### WHAT THE TASK REQUIRES
Word for word, transcribe the data below from the line with "Desktop. Dadurch erreichen Sie Gäste überall." to the line with "Design & Konfiguration", keeping both of those lines.

### SUPPLIED MATERIAL
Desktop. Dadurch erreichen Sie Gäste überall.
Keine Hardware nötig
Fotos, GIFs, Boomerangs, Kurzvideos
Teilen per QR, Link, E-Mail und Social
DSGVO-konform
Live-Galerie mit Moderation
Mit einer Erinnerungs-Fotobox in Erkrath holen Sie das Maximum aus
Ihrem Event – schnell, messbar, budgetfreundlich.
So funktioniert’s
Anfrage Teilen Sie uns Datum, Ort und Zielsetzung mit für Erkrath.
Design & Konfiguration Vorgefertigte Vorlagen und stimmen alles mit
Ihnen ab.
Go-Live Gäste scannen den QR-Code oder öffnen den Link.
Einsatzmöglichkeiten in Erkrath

...

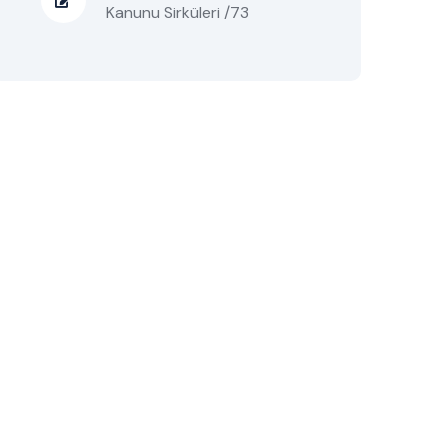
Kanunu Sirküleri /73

--

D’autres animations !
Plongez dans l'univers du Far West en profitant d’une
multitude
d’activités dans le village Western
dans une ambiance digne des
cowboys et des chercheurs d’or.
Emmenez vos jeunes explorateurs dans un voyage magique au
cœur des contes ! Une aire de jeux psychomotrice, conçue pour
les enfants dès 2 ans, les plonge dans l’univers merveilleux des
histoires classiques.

### ANSWER AREA
Desktop. Dadurch erreichen Sie Gäste überall.
Keine Hardware nötig
Fotos, GIFs, Boomerangs, Kurzvideos
Teilen per QR, Link, E-Mail und Social
DSGVO-konform
Live-Galerie mit Moderation
Mit einer Erinnerungs-Fotobox in Erkrath holen Sie das Maximum aus
Ihrem Event – schnell, messbar, budgetfreundlich.
So funktioniert’s
Anfrage Teilen Sie uns Datum, Ort und Zielsetzung mit für Erkrath.
Design & Konfiguration Vorgefertigte Vorlagen und stimmen alles mit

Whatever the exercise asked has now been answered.